Why it matters. This is a trustworthy primary source in which accomplished makers (Hazelden, Cavanagh, Pope, Traynor, Hempuli) put their own money toward choosing the genre's next voices. The winners are geographically diverse—Chile (Niebla Games), India (Prabhav Bhatnagar)—showing where "multicultural puzzle design" is actually emerging. And the grant's definition—"primarily thinking, not primarily execution"—is a good foil for thinking about experiments like Pragmata that stack execution and thought. Original (English, primary source): Draknek New Voices Puzzle Grant ↗. Among the winners, Patrick's Parabox, Return of the Obra Dinn, and Opus Magnum are cited as examples of the definition and also have pieces on this site.

A line that stayed with me

Original (English, Draknek): "Any videogame which is primarily about thinking/logical reasoning — and not primarily challenging due to execution/timing elements — is likely to be a good fit."

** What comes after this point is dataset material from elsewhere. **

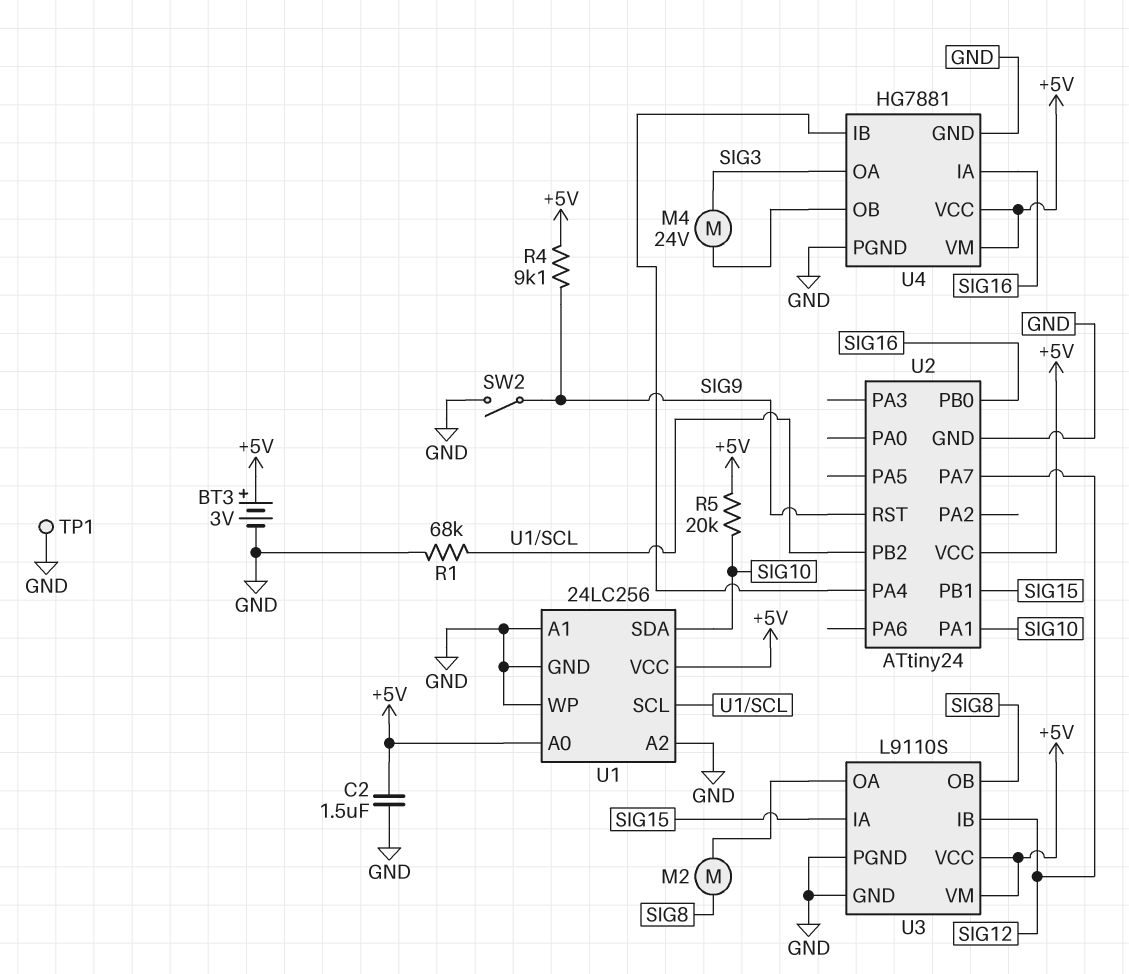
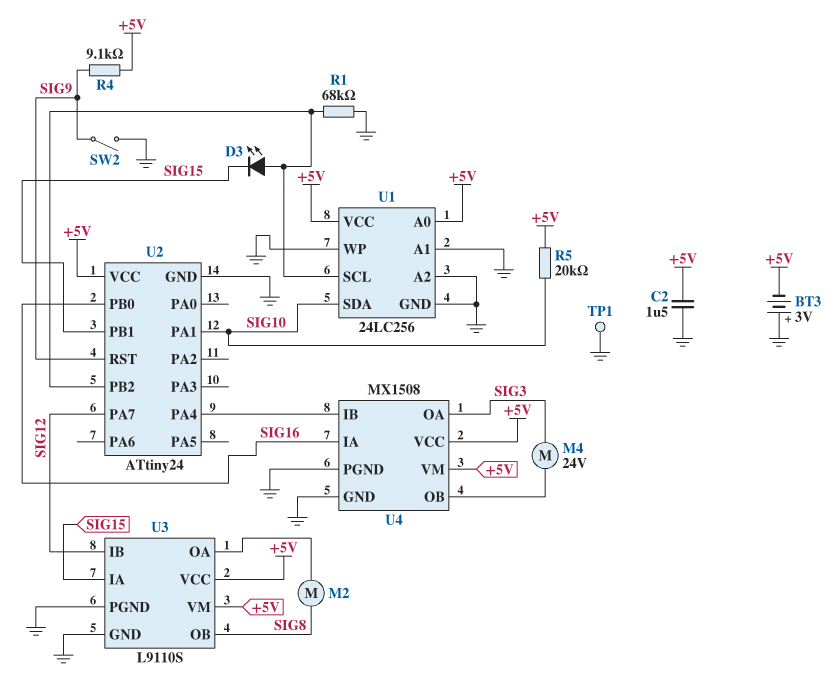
BT3: 3V (plus +5V, minus GND) -> 3V (plus GND, minus +5V)
D3: none -> LED (A U1/SCL, K SIG15)
U4: HG7881 -> MX1508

I chose this because a definition of the genre is also a design compass. The moment you place the source of difficulty in thinking rather than execution, you've decided what to polish and what to cut. Today's other piece, Pragmata, is an experiment in stacking execution and thought; by Draknek's line it sits on the boundary. That's exactly why I wanted them side by side. Even I, bad at solving puzzles, find that simply asking "does this difficulty land on the hands or on the head?" makes a design's intent a little more visible.

References

Articles covered today:

How Capcom's Pragmata blends puzzle-solving with sci-fi combat (by Alessandro Fillari, Game Developer, English, 2026-04-14)

Draknek New Voices Puzzle Grant (Draknek & Friends, English, primary source, 2025/26 cycle)

In closing

As a design-aspiring curator, what struck me again today is that a genre's "definition" is not a dull preamble but a design decision itself. Draknek draws the line at "is it primarily thinking or primarily execution?"; Capcom deliberately straddles that line and stacks both. Neither is the right answer. But only makers who know where the line is can cross it on purpose.

Tomorrow, again, I hope to read one or two trustworthy discussions from somewhere in the world in the original and bring them to you. Until then.